Com curadoria de Ricardo Sardenberg, Exuberância é a primeira individual de Moises Patrício, artista que se notabilizou em coletivas entre as quais a celebrada Histórias afro-atlânticas, no Instituto Tomie Ohtake, realizada em parceria com o MASP (2018), “OSSO – apelo ao amplo direito de defesa de Rafael Braga”, no Instituto Tomie Ohtake (2017) e “Agora somos todxs negrxs?”, na Associação Cultural Videobrasil (2017).

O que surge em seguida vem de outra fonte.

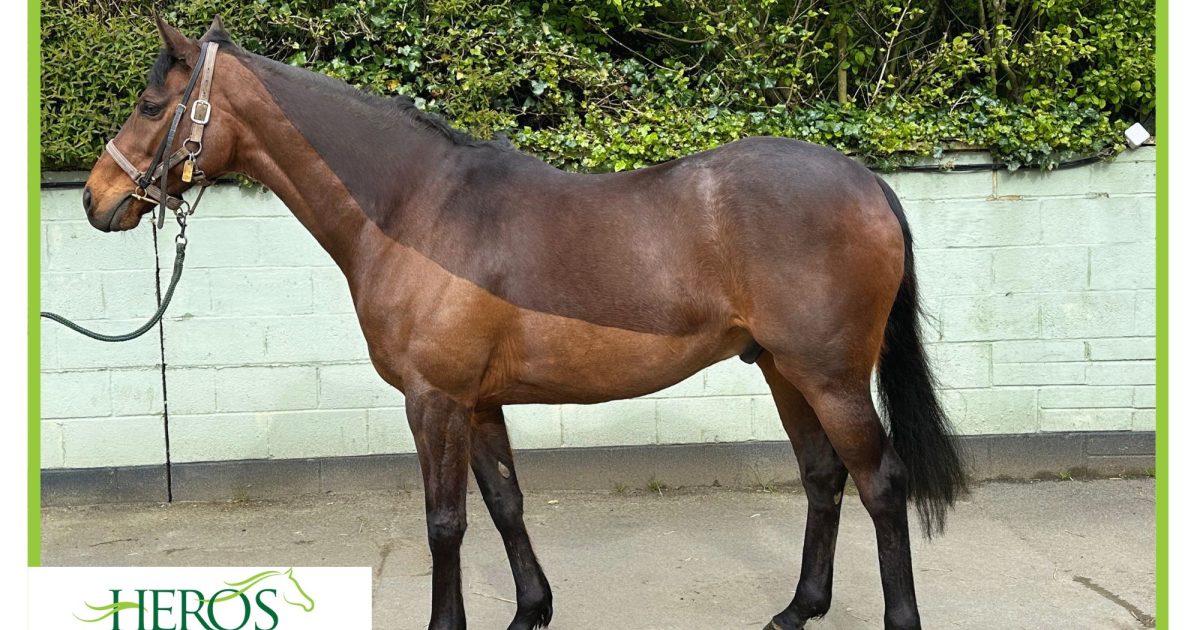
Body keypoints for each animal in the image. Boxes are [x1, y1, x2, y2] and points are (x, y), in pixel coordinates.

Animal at [80, 17, 968, 630]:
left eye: (151, 105)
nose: (97, 198)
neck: (414, 208)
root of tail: (866, 180)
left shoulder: (434, 401)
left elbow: (445, 523)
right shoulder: (476, 402)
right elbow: (505, 503)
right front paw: (530, 610)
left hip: (831, 376)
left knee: (881, 482)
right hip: (785, 370)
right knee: (823, 477)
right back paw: (796, 609)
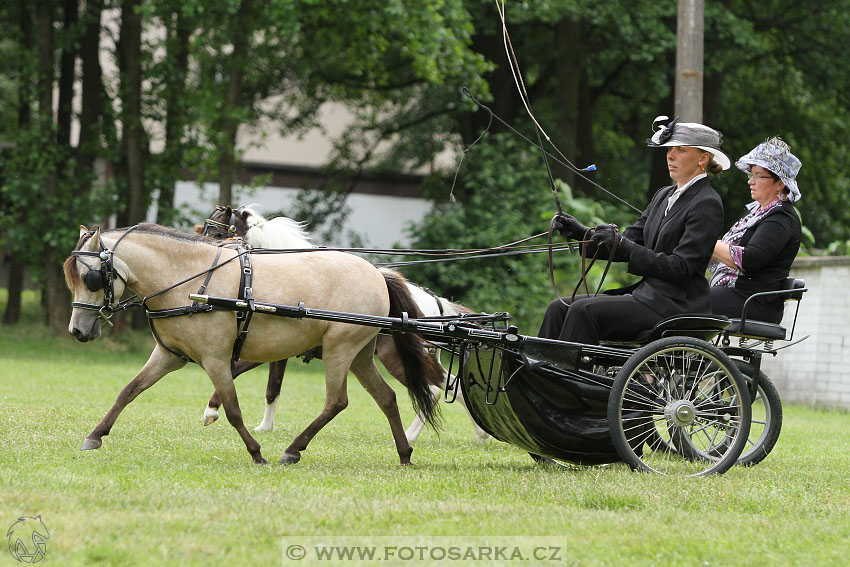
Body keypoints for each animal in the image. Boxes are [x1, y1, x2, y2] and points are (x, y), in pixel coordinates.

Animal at [62, 223, 440, 466]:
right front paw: (95, 435)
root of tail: (377, 273)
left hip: (340, 349)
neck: (188, 280)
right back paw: (404, 453)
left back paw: (293, 449)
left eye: (90, 277)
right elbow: (128, 391)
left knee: (337, 401)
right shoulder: (169, 355)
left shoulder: (216, 360)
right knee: (386, 397)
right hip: (361, 353)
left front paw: (257, 452)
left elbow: (232, 409)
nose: (77, 330)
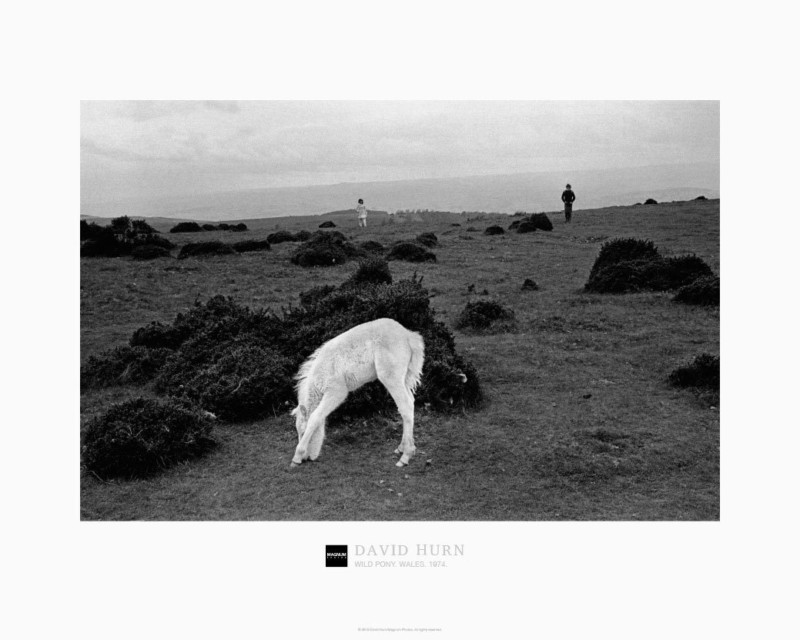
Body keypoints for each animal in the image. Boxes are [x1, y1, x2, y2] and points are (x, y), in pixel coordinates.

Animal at [290, 318, 425, 468]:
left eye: (303, 432)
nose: (306, 458)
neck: (322, 372)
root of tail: (409, 336)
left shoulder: (337, 391)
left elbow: (315, 417)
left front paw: (296, 457)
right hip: (403, 378)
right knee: (410, 403)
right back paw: (403, 448)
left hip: (391, 377)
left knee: (405, 407)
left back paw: (405, 456)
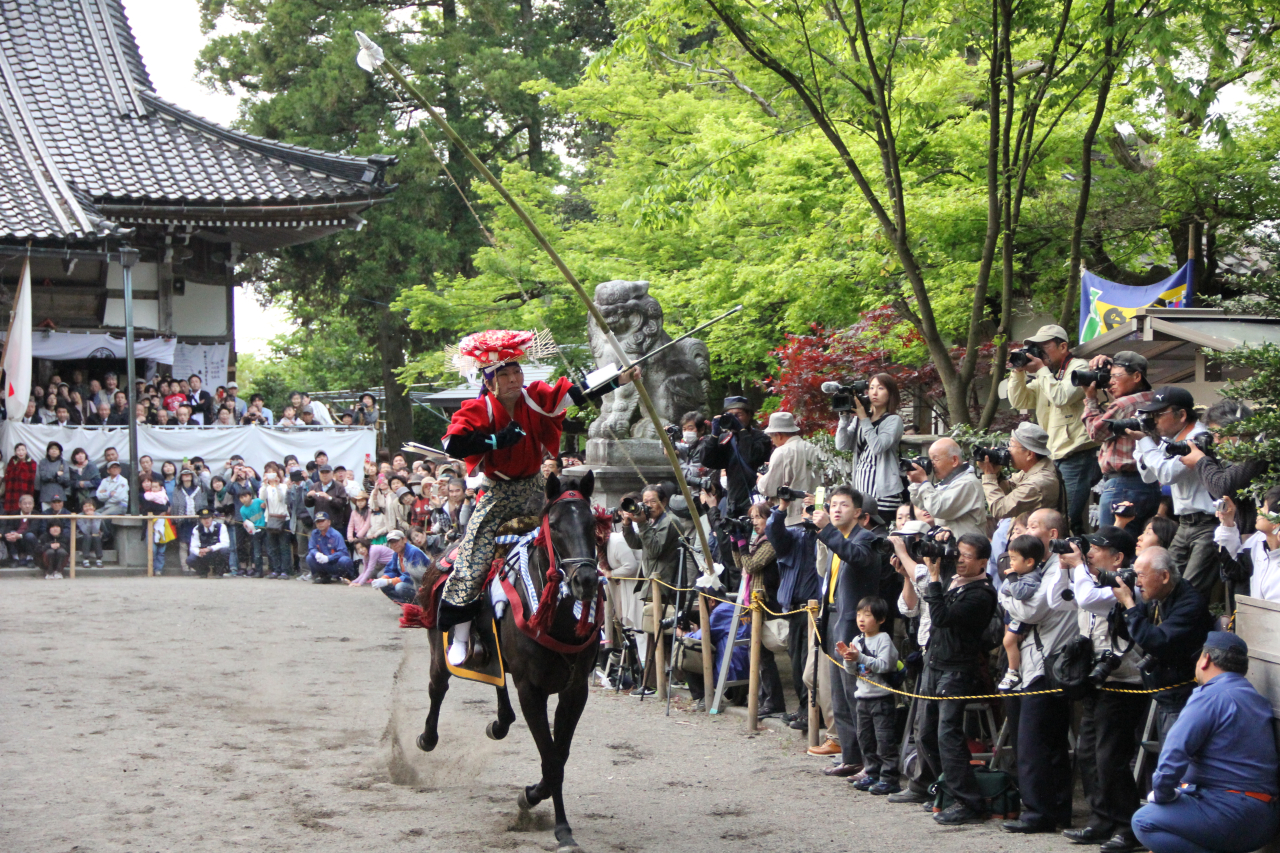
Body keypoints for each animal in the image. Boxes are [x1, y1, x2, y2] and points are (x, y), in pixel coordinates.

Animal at [414, 468, 604, 845]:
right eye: (555, 525)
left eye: (592, 524)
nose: (586, 580)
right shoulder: (532, 689)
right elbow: (551, 759)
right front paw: (559, 827)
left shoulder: (575, 689)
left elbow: (559, 754)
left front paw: (533, 797)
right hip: (438, 649)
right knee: (437, 687)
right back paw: (428, 738)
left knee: (497, 679)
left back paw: (500, 722)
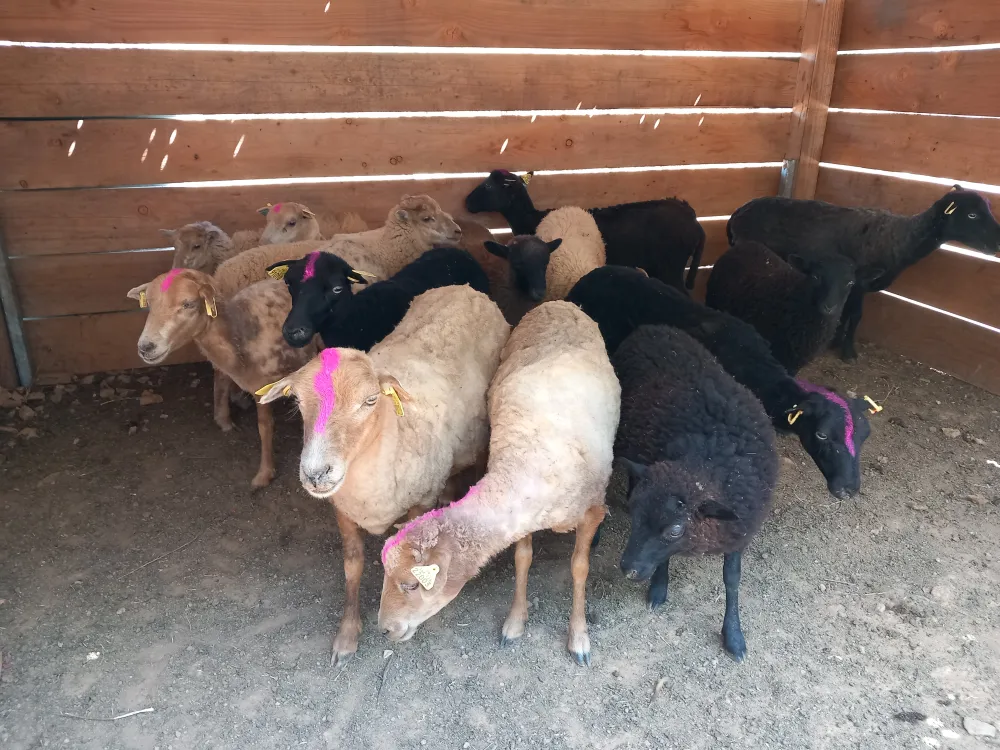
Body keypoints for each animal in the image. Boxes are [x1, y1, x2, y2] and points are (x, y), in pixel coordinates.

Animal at [126, 268, 315, 488]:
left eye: (188, 304)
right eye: (148, 303)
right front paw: (266, 472)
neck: (237, 336)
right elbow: (264, 428)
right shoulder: (258, 388)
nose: (146, 347)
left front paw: (266, 473)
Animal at [257, 285, 510, 665]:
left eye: (371, 400)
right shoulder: (343, 510)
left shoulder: (419, 501)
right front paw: (347, 635)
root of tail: (465, 288)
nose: (316, 473)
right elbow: (352, 566)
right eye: (298, 402)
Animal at [377, 301, 619, 665]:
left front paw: (579, 637)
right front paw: (515, 622)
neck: (528, 461)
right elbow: (522, 559)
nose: (384, 630)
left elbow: (579, 567)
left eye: (412, 585)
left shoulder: (590, 511)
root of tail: (557, 303)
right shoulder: (523, 517)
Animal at [614, 324, 777, 661]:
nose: (628, 570)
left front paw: (734, 635)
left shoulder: (739, 530)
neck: (706, 463)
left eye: (676, 529)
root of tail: (651, 327)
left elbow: (732, 579)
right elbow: (663, 560)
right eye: (635, 517)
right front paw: (658, 589)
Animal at [727, 186, 1000, 360]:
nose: (998, 242)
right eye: (972, 214)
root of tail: (737, 213)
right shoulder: (858, 285)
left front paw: (837, 341)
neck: (899, 239)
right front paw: (848, 352)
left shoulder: (855, 284)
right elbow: (856, 315)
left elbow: (847, 313)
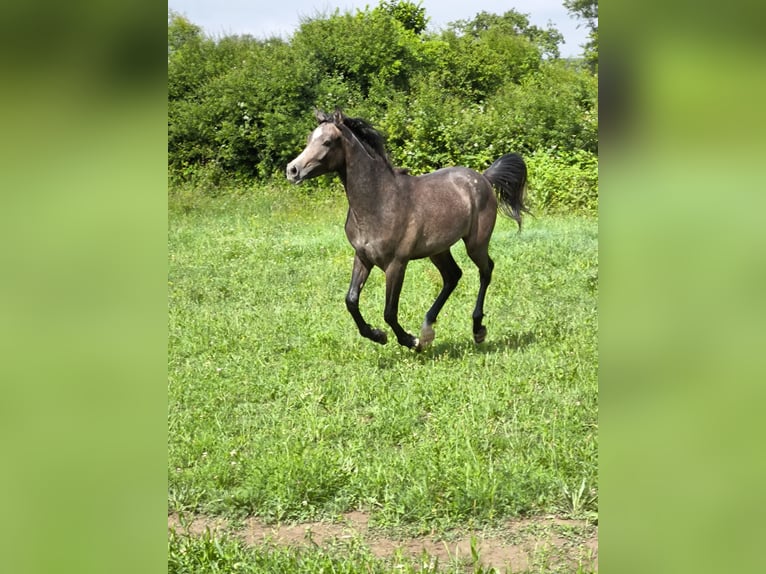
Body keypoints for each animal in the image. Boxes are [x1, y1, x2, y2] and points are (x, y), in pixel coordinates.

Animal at [286, 108, 528, 351]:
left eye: (327, 141)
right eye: (309, 138)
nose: (292, 170)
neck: (379, 201)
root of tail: (484, 178)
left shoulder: (396, 264)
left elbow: (389, 312)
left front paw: (410, 341)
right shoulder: (362, 257)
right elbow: (351, 300)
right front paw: (378, 335)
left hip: (475, 243)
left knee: (485, 271)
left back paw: (477, 330)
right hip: (438, 250)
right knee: (453, 276)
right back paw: (428, 329)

A exposição traz trabalhos que, no entendimento do curador, podem ser compreendidos em três séries que se relacionam com o tempo e sua espessura. A primeira, “Álbum de família”, reúne pinturas com as quais o artista homenageia sua família espiritual, figuras atuantes na preservação e na transmissão da cultura afro-brasileira e que permanecem invisibilizadas. Moises cita, por exemplo, Dona Ceci, pessoa fundamental até hoje no campo da história oral e que colaborou com Pierre Verger ao fazer a ponte do fotógrafo com o Candomblé.  “Álbum de Família revela o artista não como alguém que detém o “gênio”, a singularidade de criar, mas o artista como resultado da vivência em um meio amplo regulado por hierarquias própria do âmbito familiar onde as relações são baseadas no respeito aos mais velhos, à iniciação, à partilha, e à reprodução do saber”, destaca o curador.

Já na série “Brasilidade” estão as esculturas em concreto localizadas no centro da galeria, enquanto em “Homenagem ao Mestre Didi” concentram-se as esculturas em tchutchucas

coloridas. “ ‘Brasilidade’ é um congelamento do tempo, como uma fotografia, e marcada pela sua rápida execução, enquanto ‘Homenagem ao Mestre Didi’ é uma oração contínua praticada ao longo de meses, se não forem anos”, completa Sardenberg.

Segundo o curador ainda, embora Exuberância encontre-se dentro do tradicional cubo branco regulador da arte ocidental, a sua potência está em indicar um cosmo exterior ao container da galeria, próprio da vida, em que continuamente procuramos reger as energias internas e externas. “E é aqui que Exuberância, de Moisés Patrício, propicia o encontro, ou por que não, o reencontro entre a vida e o sagrado”, completa.